*** Opening DATA ***

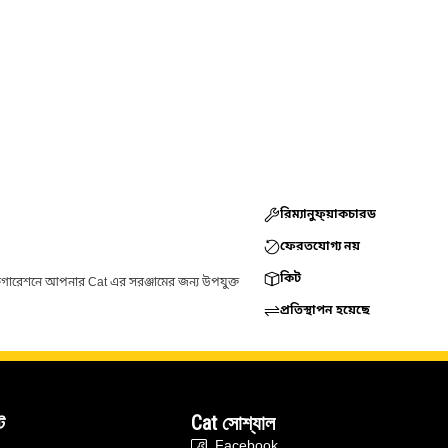
রিম্যানুফ্য়াকচারড
ফেরতযোগ্য নয়
কিট
ফিগারেশনে আপনার Cat এর সরঞ্জামের জন্য উপযুক্ত
প্রতিস্থাপন হয়েছে
ট
Cat সোশ্যাল
Facebook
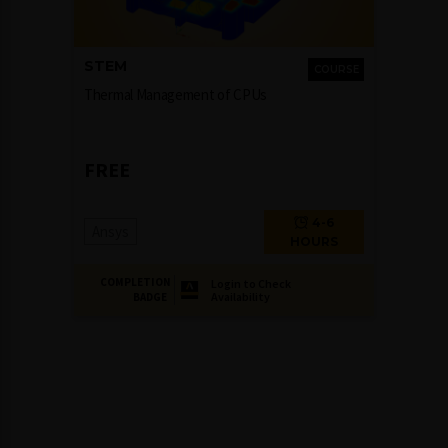
STEM
COURSE
Thermal Management of CPUs
FREE
4-6
Ansys
HOURS
COMPLETION
Login to Check
Availability
BADGE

*** Closing DATA ***

__EXERCISE OBJECTIVE__.
Output the entries verbatim but drop the images.

__OUTPUT BELOW__.
রিম্যানুফ্য়াকচারড
ফেরতযোগ্য নয়
কিট
ফিগারেশনে আপনার Cat এর সরঞ্জামের জন্য উপযুক্ত
প্রতিস্থাপন হয়েছে
ট
Cat সোশ্যাল
Facebook
STEM
COURSE
Thermal Management of CPUs
FREE
4-6
Ansys
HOURS
COMPLETION
Login to Check
Availability
BADGE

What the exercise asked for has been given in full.